** Opening GIVEN INFORMATION block **

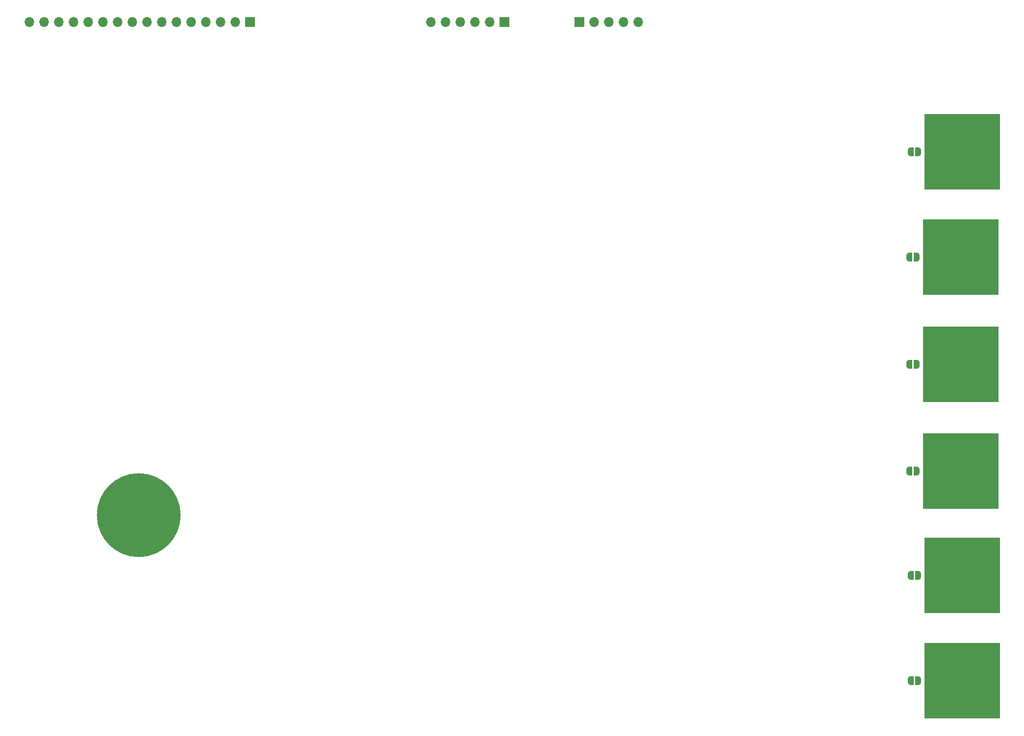
<source format=gbs>
G04 #@! TF.GenerationSoftware,KiCad,Pcbnew,(6.0.2)*
G04 #@! TF.CreationDate,2023-03-16T16:07:34-07:00*
G04 #@! TF.ProjectId,hall-censor-and-cap-touch-prototype,68616c6c-2d63-4656-9e73-6f722d616e64,rev?*
G04 #@! TF.SameCoordinates,Original*
G04 #@! TF.FileFunction,Soldermask,Bot*
G04 #@! TF.FilePolarity,Negative*
%FSLAX46Y46*%
G04 Gerber Fmt 4.6, Leading zero omitted, Abs format (unit mm)*
G04 Created by KiCad (PCBNEW (6.0.2)) date 2023-03-16 16:07:34*
%MOMM*%
%LPD*%
G01*
G04 APERTURE LIST*
G04 Aperture macros list*
%AMFreePoly0*
4,1,20,0.000000,0.744959,0.073905,0.744508,0.209726,0.703889,0.328688,0.626782,0.421226,0.519385,0.479903,0.390333,0.500000,0.250000,0.500000,-0.250000,0.499851,-0.262216,0.476331,-0.402017,0.414519,-0.529596,0.319384,-0.634700,0.198574,-0.708877,0.061801,-0.746166,0.000000,-0.745033,0.000000,-0.750000,-0.500000,-0.750000,-0.500000,0.750000,0.000000,0.750000,0.000000,0.744959,
0.000000,0.744959,$1*%
%AMFreePoly1*
4,1,22,0.500000,-0.750000,0.000000,-0.750000,0.000000,-0.745033,-0.079941,-0.743568,-0.215256,-0.701293,-0.333266,-0.622738,-0.424486,-0.514219,-0.481581,-0.384460,-0.499164,-0.250000,-0.500000,-0.250000,-0.500000,0.250000,-0.499164,0.250000,-0.499963,0.256109,-0.478152,0.396186,-0.417904,0.524511,-0.324060,0.630769,-0.204165,0.706417,-0.067858,0.745374,0.000000,0.744959,0.000000,0.750000,
0.500000,0.750000,0.500000,-0.750000,0.500000,-0.750000,$1*%
G04 Aperture macros list end*
%ADD10C,14.500000*%
%ADD11R,13.000000X13.000000*%
%ADD12R,1.700000X1.700000*%
%ADD13O,1.700000X1.700000*%
%ADD14FreePoly0,0.000000*%
%ADD15FreePoly1,0.000000*%
G04 APERTURE END LIST*
D10*
X142075000Y-195260000D03*
D11*
X284325000Y-223885000D03*
X284325000Y-223885000D03*
X284325000Y-205635000D03*
X284325000Y-205635000D03*
X284075000Y-187635000D03*
X284075000Y-187635000D03*
X284075000Y-169135000D03*
X284075000Y-169135000D03*
X284074998Y-150635000D03*
X284074998Y-150635000D03*
X284325000Y-132385000D03*
D12*
X161300000Y-110000000D03*
D13*
X158760000Y-110000000D03*
X156220000Y-110000000D03*
X153680000Y-110000000D03*
X151140000Y-110000000D03*
X148600000Y-110000000D03*
X146060000Y-110000000D03*
X143520000Y-110000000D03*
X140980000Y-110000000D03*
X138440000Y-110000000D03*
X135900000Y-110000000D03*
X133360000Y-110000000D03*
X130820000Y-110000000D03*
X128280000Y-110000000D03*
X125740000Y-110000000D03*
X123200000Y-110000000D03*
D12*
X205250000Y-110000000D03*
D13*
X202710000Y-110000000D03*
X200170000Y-110000000D03*
X197630000Y-110000000D03*
X195090000Y-110000000D03*
X192550000Y-110000000D03*
D12*
X218175000Y-110000000D03*
D13*
X220715000Y-110000000D03*
X223255000Y-110000000D03*
X225795000Y-110000000D03*
X228335000Y-110000000D03*
D14*
X276475000Y-169135000D03*
D15*
X275175000Y-169135000D03*
D14*
X276725000Y-132385000D03*
D15*
X275425000Y-132385000D03*
D14*
X276725000Y-205635000D03*
D15*
X275425000Y-205635000D03*
D14*
X276475000Y-187635000D03*
D15*
X275175000Y-187635000D03*
D14*
X276475000Y-150635000D03*
D15*
X275175000Y-150635000D03*
D14*
X276725000Y-223885000D03*
D15*
X275425000Y-223885000D03*
M02*

</source>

** Closing GIVEN INFORMATION block **

■ **WHAT YOU ARE ASKED TO DO**: The lines to show are those in the data above that include "macros".

■ **OUTPUT OF THE EXERCISE**:
G04 Aperture macros list*
G04 Aperture macros list end*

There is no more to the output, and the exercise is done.